Saltanat, meşrutiyet, cumhuriyet, demokrasi, Bediüzzaman, siyasi tarihimizin dört devresini yaşamış bir mütefekkir ve aksiyon adamıdır.
Her bir devresinde Kur’ân’ın prensiplerine dayanarak tavizsiz bir duruş sergileyen Bediüzzaman, meşrutiyeti demokrasi manasında uygulayarak kendisini ispatlamıştır.

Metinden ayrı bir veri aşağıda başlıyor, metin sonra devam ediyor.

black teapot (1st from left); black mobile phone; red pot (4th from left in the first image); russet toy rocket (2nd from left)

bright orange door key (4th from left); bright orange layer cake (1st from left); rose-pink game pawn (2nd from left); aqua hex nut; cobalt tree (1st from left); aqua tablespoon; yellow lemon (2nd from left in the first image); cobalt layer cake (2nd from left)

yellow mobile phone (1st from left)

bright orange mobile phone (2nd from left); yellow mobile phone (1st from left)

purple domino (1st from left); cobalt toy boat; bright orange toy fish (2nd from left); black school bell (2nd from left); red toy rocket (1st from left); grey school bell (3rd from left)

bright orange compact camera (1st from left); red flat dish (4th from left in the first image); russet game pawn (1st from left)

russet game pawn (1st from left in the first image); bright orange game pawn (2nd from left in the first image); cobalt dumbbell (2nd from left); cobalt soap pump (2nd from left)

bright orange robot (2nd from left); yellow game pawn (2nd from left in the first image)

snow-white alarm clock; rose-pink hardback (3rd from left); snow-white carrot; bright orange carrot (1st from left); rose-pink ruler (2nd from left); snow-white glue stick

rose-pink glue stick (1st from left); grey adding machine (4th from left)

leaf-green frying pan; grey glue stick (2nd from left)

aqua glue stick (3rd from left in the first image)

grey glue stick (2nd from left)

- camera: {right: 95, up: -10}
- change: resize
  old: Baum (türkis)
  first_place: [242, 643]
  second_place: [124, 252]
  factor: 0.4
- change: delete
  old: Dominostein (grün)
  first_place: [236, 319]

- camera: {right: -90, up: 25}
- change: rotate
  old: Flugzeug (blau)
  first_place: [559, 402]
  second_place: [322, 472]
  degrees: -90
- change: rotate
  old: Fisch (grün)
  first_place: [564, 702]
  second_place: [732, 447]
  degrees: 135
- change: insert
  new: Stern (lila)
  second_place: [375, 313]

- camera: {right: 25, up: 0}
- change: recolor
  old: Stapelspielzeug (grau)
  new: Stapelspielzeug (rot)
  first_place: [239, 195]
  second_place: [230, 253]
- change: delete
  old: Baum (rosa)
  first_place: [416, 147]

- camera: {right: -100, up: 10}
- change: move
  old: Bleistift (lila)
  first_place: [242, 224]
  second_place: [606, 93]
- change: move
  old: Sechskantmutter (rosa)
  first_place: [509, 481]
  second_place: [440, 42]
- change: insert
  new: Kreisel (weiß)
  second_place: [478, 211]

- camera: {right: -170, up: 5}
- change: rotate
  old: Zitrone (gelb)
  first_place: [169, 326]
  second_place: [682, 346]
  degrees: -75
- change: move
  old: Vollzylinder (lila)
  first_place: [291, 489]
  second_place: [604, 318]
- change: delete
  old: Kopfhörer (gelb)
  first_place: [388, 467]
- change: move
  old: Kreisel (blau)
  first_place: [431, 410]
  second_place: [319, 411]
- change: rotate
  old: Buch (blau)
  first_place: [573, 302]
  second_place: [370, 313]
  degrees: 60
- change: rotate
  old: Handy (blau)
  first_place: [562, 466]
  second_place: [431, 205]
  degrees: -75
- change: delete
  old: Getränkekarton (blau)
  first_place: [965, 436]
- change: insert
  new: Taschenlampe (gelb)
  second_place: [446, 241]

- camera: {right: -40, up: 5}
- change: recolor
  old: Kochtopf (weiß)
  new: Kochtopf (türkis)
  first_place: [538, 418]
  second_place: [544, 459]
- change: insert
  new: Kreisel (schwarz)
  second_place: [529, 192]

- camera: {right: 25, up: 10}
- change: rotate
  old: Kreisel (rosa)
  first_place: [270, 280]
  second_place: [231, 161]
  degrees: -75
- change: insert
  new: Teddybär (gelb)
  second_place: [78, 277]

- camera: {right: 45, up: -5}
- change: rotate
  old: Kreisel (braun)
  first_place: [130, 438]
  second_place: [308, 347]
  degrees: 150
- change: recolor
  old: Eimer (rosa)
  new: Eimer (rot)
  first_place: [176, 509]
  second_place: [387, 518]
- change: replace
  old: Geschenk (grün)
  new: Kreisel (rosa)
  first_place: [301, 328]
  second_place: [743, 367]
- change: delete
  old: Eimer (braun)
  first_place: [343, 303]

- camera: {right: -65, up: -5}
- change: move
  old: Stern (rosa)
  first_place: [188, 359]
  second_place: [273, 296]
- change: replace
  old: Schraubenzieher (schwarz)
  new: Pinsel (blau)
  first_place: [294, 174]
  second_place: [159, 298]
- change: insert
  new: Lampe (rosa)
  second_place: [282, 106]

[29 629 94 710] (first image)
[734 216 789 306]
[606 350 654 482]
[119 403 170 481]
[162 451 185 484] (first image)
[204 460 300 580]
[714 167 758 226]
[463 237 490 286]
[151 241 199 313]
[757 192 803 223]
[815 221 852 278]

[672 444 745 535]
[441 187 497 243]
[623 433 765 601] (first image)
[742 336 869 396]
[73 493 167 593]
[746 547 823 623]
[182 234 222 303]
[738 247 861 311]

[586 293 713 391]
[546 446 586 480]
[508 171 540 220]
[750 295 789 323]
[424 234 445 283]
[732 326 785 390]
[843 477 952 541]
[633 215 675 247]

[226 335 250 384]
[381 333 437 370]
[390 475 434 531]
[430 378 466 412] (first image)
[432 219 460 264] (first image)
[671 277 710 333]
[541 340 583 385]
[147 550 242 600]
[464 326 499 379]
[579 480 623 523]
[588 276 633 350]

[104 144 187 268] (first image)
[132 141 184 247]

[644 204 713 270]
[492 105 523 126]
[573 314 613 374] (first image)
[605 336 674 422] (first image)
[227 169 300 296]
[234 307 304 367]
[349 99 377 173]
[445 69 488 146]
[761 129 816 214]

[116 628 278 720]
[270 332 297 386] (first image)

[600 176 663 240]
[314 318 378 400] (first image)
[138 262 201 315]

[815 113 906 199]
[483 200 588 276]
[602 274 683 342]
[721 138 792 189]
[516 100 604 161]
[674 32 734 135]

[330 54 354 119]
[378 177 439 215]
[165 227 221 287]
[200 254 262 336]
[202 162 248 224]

O, fikir ve düşüncelerinin sağlamlığından çok emin bir mütefekkirdir. “Şayet zaman-ı mazi cânibinden, Asr-ı Saadet mahkemesinden adaletnâme-i şeriatla davet olunsam; neşrettiğim hakaiki aynen ibraz edeceğim. Olsa olsa, o zamanın ilcaatının modasına göre bir libas giydireceğim.”Diyor. Çünkü fikirlerini dayandırdığı ölçü ve prensiplerin kaynağı, zaman ihtiyarladıkça mesajları gençleşen ve tazelenen hayat rehberimiz Kur’ân-ı Kerim’deki ölçülerdir.
Bediüzzaman’ın muasırlarından farkı, bu prensipleri, donuk ve hayattan kopuk bir anlayışla değil, öze sımsıkı bağlı, ama çok dinamik bir yaklaşımla yorumlamış olmasıdır. Üstad meşrutiyeti , şer’i delillerle savunmuş tek adam diktatörlüğünü ve istibdadı reddetmiş, özgürlüğün önemini ve değerini vurgulamıştır.
İşlerin meşveretle ve şûra yolu ile yürüyebileceği belirterek meclisin önemini vurgulamıştır. Sosyal tespitlerini, özünde taviz vermeden, yeni ihtiyaçlarımıza göre güncellemekten hiçbir zaman geri durmamıştır. Meşrutiyet için yaptığı tariflerin, demokratikleşme sürecimizin sonraki aşamaları olan Cumhuriyet ve Demokrasi için de kullanmak mümkündür.Bunları yaparken Üstad, sim ve görüntüye değil, öze ve mahiyete bakmıştır. Bunu, ‘’İstibdad ne şekilde olursa olsun, meşrutiyet libası giysin ve ismini taksın, rastgelsem sille vuracağım’’diyerek baskıcı rejimleri hiçbir zaman tasvip etmemiştir.
Günümüzün en geçerli idare şekli, Demokrasi ve cumhuriyettir. İstibdad, ne biçimde olursa olsun, isterse demokrasi ve cumhuriyet elbisesini giysin ona rastgelsek, biz de bir tokatımızı vurmalıyız.